Test description | Example assay name CAA antigen assay | Biological matrixa | Sample required (μL)b | Maximum sample input (μL)c |
---|---|---|---|---|
20 μL assay – antigen | SCAA20 | serum | 50 | 20 |
0·5 mL assay – antigen | SCAA500 | serum | 600 | 500 |
4 mL assay – antigen | SCAA4000 | serum | 5000 | 4000 |
20 μL assay – antigen | UCAA10 | urine | 50 | 10 |
0·5 mL assay – antigen | UCAA250 | urine | 500 | 250 |
4 mL assay – antigen | UCAA2000 | urine | 2500 | 2000 |
15 mL assay – antigen | UCAA7500 | urine | 10000 | 7500 |
20 μL assay – antigen | SalCAA15 | saliva – Salivette | 1 salivette | 15 |
0·5 mL assay – antigen | SalCAA375 | saliva – Salivette | 1 salivette | 375 |
20 μL assay – antigen | WMSalCAA10 | saliva – WMSS | 50 | 10 |
0·5 mL assay – antigen | WMSalCAA250 | saliva – WMSS | 500 | 250 |
4 mL assay – antigen | WMSalCAA2000 | saliva – WMSS | 4000 | 2000 |
Test description | Example assay name SEA antigen assay | Biological matrix | Sample required (μL)d | Sample input (μL)e |
---|---|---|---|---|
antibody | SAbSEA | serum | 1 | 0·1 through 4 |
antibody | UAbSEA | urine | 1 | 1 through 20 |
antibody | SalAbSEA | saliva – Salivette | 1 salivette | 1 through 20 |
antibody | WMSalAbSEA | saliva – WMSS | 1 | 1 through 20 |
Serum and urine collection is standardized.
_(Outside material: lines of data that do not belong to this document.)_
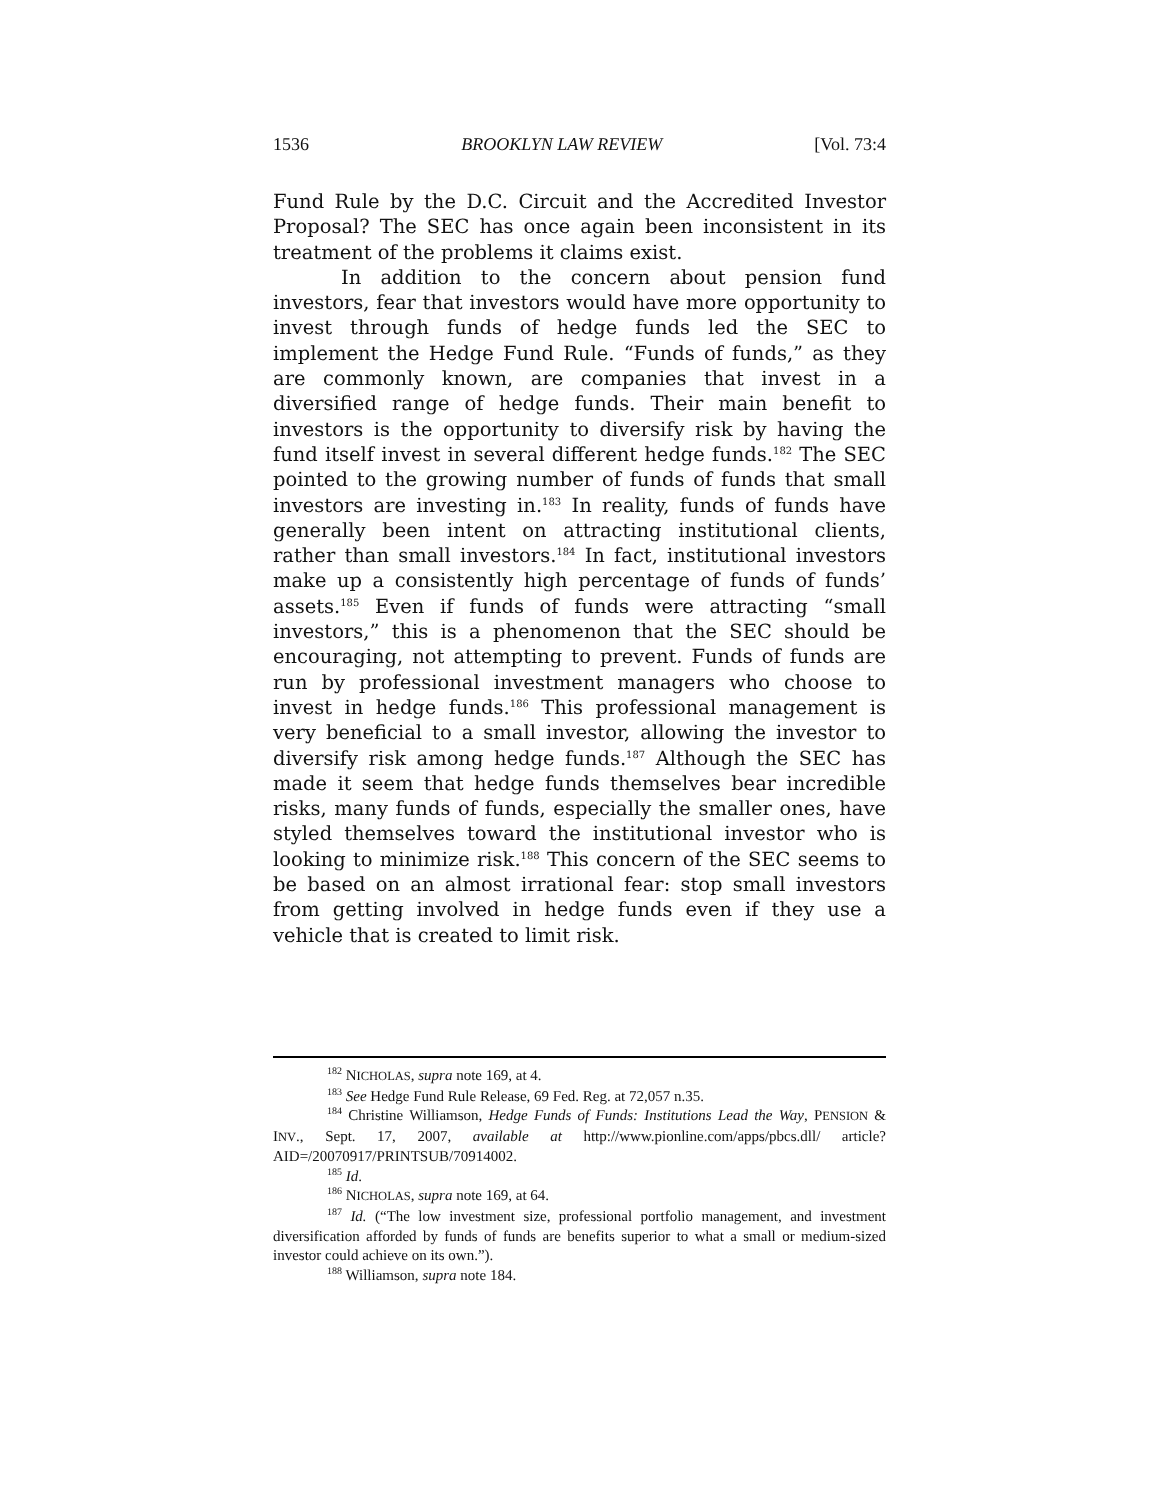1536 BROOKLYN LAW REVIEW [Vol. 73:4
Fund Rule by the D.C. Circuit and the Accredited Investor Proposal? The SEC has once again been inconsistent in its treatment of the problems it claims exist.
In addition to the concern about pension fund investors, fear that investors would have more opportunity to invest through funds of hedge funds led the SEC to implement the Hedge Fund Rule. “Funds of funds,” as they are commonly known, are companies that invest in a diversified range of hedge funds. Their main benefit to investors is the opportunity to diversify risk by having the fund itself invest in several different hedge funds.<sup>182</sup> The SEC pointed to the growing number of funds of funds that small investors are investing in.<sup>183</sup> In reality, funds of funds have generally been intent on attracting institutional clients, rather than small investors.<sup>184</sup> In fact, institutional investors make up a consistently high percentage of funds of funds’ assets.<sup>185</sup> Even if funds of funds were attracting “small investors,” this is a phenomenon that the SEC should be encouraging, not attempting to prevent. Funds of funds are run by professional investment managers who choose to invest in hedge funds.<sup>186</sup> This professional management is very beneficial to a small investor, allowing the investor to diversify risk among hedge funds.<sup>187</sup> Although the SEC has made it seem that hedge funds themselves bear incredible risks, many funds of funds, especially the smaller ones, have styled themselves toward the institutional investor who is looking to minimize risk.<sup>188</sup> This concern of the SEC seems to be based on an almost irrational fear: stop small investors from getting involved in hedge funds even if they use a vehicle that is created to limit risk.
<sup>182</sup> NICHOLAS, supra note 169, at 4.
<sup>183</sup> See Hedge Fund Rule Release, 69 Fed. Reg. at 72,057 n.35.
<sup>184</sup> Christine Williamson, Hedge Funds of Funds: Institutions Lead the Way, PENSION & INV., Sept. 17, 2007, available at http://www.pionline.com/apps/pbcs.dll/ article?AID=/20070917/PRINTSUB/70914002.
<sup>185</sup> Id.
<sup>186</sup> NICHOLAS, supra note 169, at 64.
<sup>187</sup> Id. (“The low investment size, professional portfolio management, and investment diversification afforded by funds of funds are benefits superior to what a small or medium-sized investor could achieve on its own.”).
<sup>188</sup> Williamson, supra note 184.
Saliva collection, however, is quite variable; different saliva collectors are available (Malamud et al. 2005; Corstjens and Malamud, 2008) and also saliva can be collected from different parts of the mouth. Currently assays are evaluated using either whole mouth-stimulated saliva (clarified by centrifugation) or saliva collected using Salivette collectors (SARSTEDT AG & Co.).
The required sample amount is the volume needed to ensure maximum sample input. The minimum requested sample volume is 50 μL; this allows convenient sample handling (transport and storage) and extraction of the sample with TCA.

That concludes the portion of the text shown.